Reading time: Less than 1 minute

Increase your vocabulary and you’ll make your writing much more precise. That’s why I provide a word of the week. Today’s word: faffing….

I had heard that a recent book by Benjamin Dryer was a delightful, amusing read and that it was about, of all things, copy editing, but I’d somehow never managed to buy it for myself. And libraries have been closed during the pandemic.

Problem solved when a friend braved quarantine orders and dropped off a copy of Dryer’s English for me as a belated Christmas gift. My goodness, what a marvellous book!

Funny, erudite and wise, the book had me chuckling and chortling for the entire time I read it. Dryer also gave me several new words, including today’s, faffing. Or, more completely, faffing about.

Here is how Dryer used it:

I wandered into my job early three decades ago — a lot of people wandered into careers in those days; you could just sort of do things — after a few too many years post-university waiting on tables and bartending, attending revival-house double features, and otherwise faffing about.

I could guess from context that it meant what in North America we might describe as, “fooling around,” or even “farting around.” But why hadn’t I heard this expression before?

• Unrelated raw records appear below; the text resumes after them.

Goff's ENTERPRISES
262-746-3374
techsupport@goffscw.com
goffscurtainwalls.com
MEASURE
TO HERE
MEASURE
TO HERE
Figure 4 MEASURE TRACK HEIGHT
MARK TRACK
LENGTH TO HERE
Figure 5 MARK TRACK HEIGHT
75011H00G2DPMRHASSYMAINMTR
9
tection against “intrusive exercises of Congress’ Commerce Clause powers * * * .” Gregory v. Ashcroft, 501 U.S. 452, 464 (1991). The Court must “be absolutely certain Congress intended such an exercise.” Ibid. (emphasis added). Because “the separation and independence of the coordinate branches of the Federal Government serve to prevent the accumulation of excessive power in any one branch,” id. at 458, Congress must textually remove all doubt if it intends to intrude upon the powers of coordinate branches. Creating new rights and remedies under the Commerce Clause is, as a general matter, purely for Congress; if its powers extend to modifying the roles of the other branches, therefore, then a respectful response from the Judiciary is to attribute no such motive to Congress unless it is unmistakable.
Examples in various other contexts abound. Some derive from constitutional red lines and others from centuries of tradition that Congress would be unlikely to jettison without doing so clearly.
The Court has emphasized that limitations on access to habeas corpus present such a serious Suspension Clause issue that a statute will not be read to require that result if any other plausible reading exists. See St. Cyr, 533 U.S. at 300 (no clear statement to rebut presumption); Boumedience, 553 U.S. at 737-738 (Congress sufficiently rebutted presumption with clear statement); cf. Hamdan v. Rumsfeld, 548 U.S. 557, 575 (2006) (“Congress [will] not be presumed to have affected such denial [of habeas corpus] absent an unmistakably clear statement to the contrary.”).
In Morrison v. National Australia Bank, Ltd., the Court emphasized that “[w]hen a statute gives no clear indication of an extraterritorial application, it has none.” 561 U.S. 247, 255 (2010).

According to the Cambridge Dictionary, it’s a UK term, meaning, to spend your time doing a lot of things that are not important instead of the thing that you should be doing. Synonyms include: behaving in a silly way, playing the goat, horsing around or monkeying around.

The etymology of the word dates back to the late 18th century (originally in the sense of ‘blow in puffs’, describing the wind). The current meaning  may have been influenced by the word faffle meaning ‘to stammer, stutter’, or later, ‘to flap in the wind’, which came to mean ‘to fuss, dither’ in the late 19th century.